Q. I was entertaining a friend to drinks one evening after the pub. When he left (at approximately 1 a.m.) he called up to me from the pavement to say that as he was leaving he had heard one of my neighbours (there are six flats in the building) complaining about the noise coming from my flat. I had been playing music and I concede that — although not greatly loud — it could have been heard by others at this quiet time of day. Naturally, I turned it off. In the morning I woke up to find that I had no electricity in the flat. On further investigation, I discovered that one of my neighbours had turned off my electricity supply at the meter box in the common part of the house. I am not an unreasonable person and would have turned down the music had anyone knocked on my door to say it was disturbing them. How then should I respond to this cowardly behaviour?

R.T., Hammersmith Grove, London W6

A. You must forgive the cowardice and despicability of this act, but deliver a subtle reprimand in the following manner. In Neighbourhood-Watch-style persona go to each of the other flats in turn, informing the occupants of what happened, apologising for any disturbance and adding, ‘I am sure it was nothing to do with you, but if you happen to find out who it was, do tell them I am a completely reasonable person who would hate to think of someone in this block being frightened of me and too timid to ring up if the music is too loud.’

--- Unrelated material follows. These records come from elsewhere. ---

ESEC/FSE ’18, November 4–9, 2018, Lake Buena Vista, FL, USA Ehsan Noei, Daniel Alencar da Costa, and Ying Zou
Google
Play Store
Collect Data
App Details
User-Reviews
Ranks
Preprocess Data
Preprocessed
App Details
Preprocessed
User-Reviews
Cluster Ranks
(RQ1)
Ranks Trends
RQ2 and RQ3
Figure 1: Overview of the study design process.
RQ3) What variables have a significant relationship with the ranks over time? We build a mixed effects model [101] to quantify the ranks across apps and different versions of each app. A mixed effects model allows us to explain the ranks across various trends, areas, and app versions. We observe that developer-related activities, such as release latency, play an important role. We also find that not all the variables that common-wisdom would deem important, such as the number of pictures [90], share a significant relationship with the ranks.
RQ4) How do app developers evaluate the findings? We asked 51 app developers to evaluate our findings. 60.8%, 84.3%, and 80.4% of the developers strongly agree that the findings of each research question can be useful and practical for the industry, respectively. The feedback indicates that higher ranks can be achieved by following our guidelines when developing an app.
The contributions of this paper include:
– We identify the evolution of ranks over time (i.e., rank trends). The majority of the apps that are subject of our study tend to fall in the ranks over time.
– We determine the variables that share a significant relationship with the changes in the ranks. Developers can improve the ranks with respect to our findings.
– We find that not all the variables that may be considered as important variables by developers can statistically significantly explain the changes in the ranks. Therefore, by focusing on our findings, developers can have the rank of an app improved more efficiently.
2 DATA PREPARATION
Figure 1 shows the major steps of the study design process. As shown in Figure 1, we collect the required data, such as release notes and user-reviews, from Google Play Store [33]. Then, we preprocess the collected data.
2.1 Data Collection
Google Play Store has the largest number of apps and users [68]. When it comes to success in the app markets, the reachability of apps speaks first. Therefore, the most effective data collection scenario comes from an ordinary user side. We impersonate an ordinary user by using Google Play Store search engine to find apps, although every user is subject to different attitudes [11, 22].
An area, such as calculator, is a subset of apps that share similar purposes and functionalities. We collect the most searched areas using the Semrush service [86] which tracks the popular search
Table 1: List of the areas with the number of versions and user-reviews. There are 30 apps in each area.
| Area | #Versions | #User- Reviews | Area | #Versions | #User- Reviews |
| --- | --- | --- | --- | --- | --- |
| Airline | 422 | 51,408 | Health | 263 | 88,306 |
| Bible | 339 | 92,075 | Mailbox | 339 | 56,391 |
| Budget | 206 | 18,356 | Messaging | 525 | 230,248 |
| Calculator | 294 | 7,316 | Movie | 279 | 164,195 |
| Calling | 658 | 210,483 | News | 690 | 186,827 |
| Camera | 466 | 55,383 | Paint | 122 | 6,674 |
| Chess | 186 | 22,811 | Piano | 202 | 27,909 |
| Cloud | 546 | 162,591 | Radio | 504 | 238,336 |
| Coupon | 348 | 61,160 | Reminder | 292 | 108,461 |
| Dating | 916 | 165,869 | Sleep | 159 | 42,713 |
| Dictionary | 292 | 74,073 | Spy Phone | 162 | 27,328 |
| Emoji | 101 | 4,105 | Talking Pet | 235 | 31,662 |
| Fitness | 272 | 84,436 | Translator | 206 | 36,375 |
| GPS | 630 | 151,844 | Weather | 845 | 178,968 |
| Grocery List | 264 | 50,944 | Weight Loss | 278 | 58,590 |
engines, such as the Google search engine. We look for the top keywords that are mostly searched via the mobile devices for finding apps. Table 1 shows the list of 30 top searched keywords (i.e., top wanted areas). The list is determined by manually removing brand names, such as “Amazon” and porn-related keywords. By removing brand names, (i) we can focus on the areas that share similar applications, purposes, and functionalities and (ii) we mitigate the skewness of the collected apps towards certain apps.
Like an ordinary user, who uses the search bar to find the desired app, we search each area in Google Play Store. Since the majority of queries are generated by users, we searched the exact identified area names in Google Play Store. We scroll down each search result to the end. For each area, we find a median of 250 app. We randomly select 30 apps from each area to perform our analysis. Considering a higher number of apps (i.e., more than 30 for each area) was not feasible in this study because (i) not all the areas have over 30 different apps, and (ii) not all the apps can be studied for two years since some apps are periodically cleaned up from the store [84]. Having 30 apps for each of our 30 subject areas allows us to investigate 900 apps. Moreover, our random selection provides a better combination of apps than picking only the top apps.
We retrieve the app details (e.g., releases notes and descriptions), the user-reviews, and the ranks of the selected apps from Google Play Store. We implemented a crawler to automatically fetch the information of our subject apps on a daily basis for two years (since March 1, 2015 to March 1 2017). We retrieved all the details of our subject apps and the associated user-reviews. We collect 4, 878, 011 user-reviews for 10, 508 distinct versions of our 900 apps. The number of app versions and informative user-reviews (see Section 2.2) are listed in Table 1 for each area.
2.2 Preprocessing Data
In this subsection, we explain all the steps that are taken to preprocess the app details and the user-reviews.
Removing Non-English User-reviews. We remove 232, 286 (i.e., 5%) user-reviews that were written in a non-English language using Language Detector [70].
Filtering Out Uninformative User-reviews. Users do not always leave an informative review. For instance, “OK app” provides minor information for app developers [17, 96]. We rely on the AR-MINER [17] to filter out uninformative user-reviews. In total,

Q. Should your 59-year-old sandal-wearer ever get to the east coast of Bali (23 July) he can have a massage, a manicure, a pedicure and a hair-cut for a snip at £4. What’s more, if he doesn’t want to walk or cycle to the village, a motor will collect.

J.P., Sydney, NSW

A. I assume that you are not providing the service yourself but just reminding readers that these happiness-promoting comforts exist at budget-friendly prices in other countries. It prompts me to remind readers hosting house-parties in Scotland in forthcoming weeks that a resident massage therapist will make all the difference to the general well-being of guests — particularly if the weather is bad. The norm is to offer each guest one 40-minute massage per day. The guests should tip the masseur themselves. Such appointments are no longer considered eccentric — provided the massage is of the seemly sort only — and many of the same agencies which supply cooks for holiday lets can also recommend peripatetic masseurs who are only too happy to have a change of scene and some guaranteed income.

Q. In response to M.L. from Germany (23 July), with reference to the ongoing debate about thongs visible above low-cut trouser waistbands, I submit hereunder my German version of Ogden Nash’s poem:

Sicher, zieh Dir Hosen an

Ueber Deine schoenen Beine

Goettlich schreitest Du voran
Leider Rueckschau has Du Keine.
R.W., West Chiltington, West Sussex

A. Congratulations on your amusing composition.